__Brief__:
Would you output the following records verbatim and skip the images in them?

__Supplied data__:
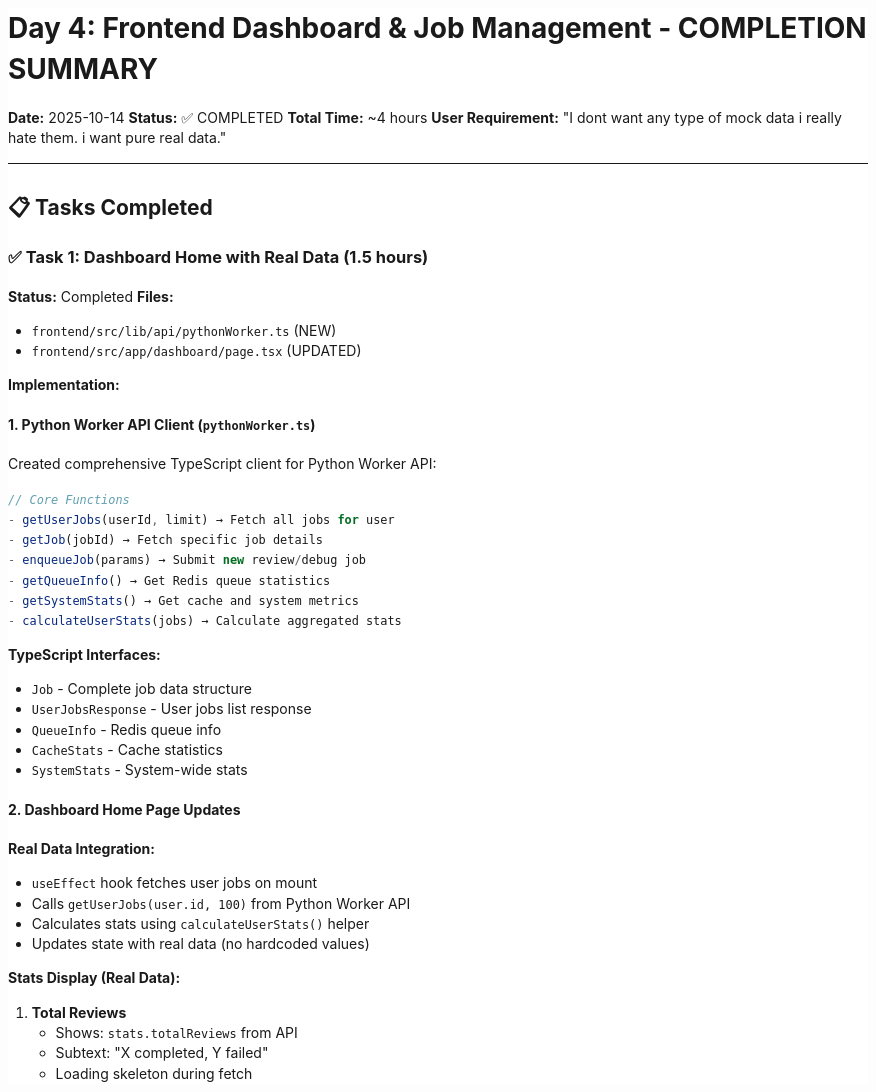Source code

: # Day 4: Frontend Dashboard & Job Management - COMPLETION SUMMARY

**Date:** 2025-10-14
**Status:** ✅ COMPLETED
**Total Time:** ~4 hours
**User Requirement:** "I dont want any type of mock data i really hate them. i want pure real data."

---

## 📋 Tasks Completed

### ✅ Task 1: Dashboard Home with Real Data (1.5 hours)
**Status:** Completed
**Files:**
- `frontend/src/lib/api/pythonWorker.ts` (NEW)
- `frontend/src/app/dashboard/page.tsx` (UPDATED)

**Implementation:**

#### 1. Python Worker API Client (`pythonWorker.ts`)
Created comprehensive TypeScript client for Python Worker API:

```typescript
// Core Functions
- getUserJobs(userId, limit) → Fetch all jobs for user
- getJob(jobId) → Fetch specific job details
- enqueueJob(params) → Submit new review/debug job
- getQueueInfo() → Get Redis queue statistics
- getSystemStats() → Get cache and system metrics
- calculateUserStats(jobs) → Calculate aggregated stats
```

**TypeScript Interfaces:**
- `Job` - Complete job data structure
- `UserJobsResponse` - User jobs list response
- `QueueInfo` - Redis queue info
- `CacheStats` - Cache statistics
- `SystemStats` - System-wide stats

#### 2. Dashboard Home Page Updates

**Real Data Integration:**
- `useEffect` hook fetches user jobs on mount
- Calls `getUserJobs(user.id, 100)` from Python Worker API
- Calculates stats using `calculateUserStats()` helper
- Updates state with real data (no hardcoded values)

**Stats Display (Real Data):**
1. **Total Reviews**
   - Shows: `stats.totalReviews` from API
   - Subtext: "X completed, Y failed"
   - Loading skeleton during fetch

__Answer section__:
Source code

: # Day 4: Frontend Dashboard & Job Management - COMPLETION SUMMARY

**Date:** 2025-10-14
**Status:** ✅ COMPLETED
**Total Time:** ~4 hours
**User Requirement:** "I dont want any type of mock data i really hate them. i want pure real data."

---

## 📋 Tasks Completed

### ✅ Task 1: Dashboard Home with Real Data (1.5 hours)
**Status:** Completed
**Files:**
- `frontend/src/lib/api/pythonWorker.ts` (NEW)
- `frontend/src/app/dashboard/page.tsx` (UPDATED)

**Implementation:**

#### 1. Python Worker API Client (`pythonWorker.ts`)
Created comprehensive TypeScript client for Python Worker API:

```typescript
// Core Functions
- getUserJobs(userId, limit) → Fetch all jobs for user
- getJob(jobId) → Fetch specific job details
- enqueueJob(params) → Submit new review/debug job
- getQueueInfo() → Get Redis queue statistics
- getSystemStats() → Get cache and system metrics
- calculateUserStats(jobs) → Calculate aggregated stats
```

**TypeScript Interfaces:**
- `Job` - Complete job data structure
- `UserJobsResponse` - User jobs list response
- `QueueInfo` - Redis queue info
- `CacheStats` - Cache statistics
- `SystemStats` - System-wide stats

#### 2. Dashboard Home Page Updates

**Real Data Integration:**
- `useEffect` hook fetches user jobs on mount
- Calls `getUserJobs(user.id, 100)` from Python Worker API
- Calculates stats using `calculateUserStats()` helper
- Updates state with real data (no hardcoded values)

**Stats Display (Real Data):**
1. **Total Reviews**
   - Shows: `stats.totalReviews` from API
   - Subtext: "X completed, Y failed"
   - Loading skeleton during fetch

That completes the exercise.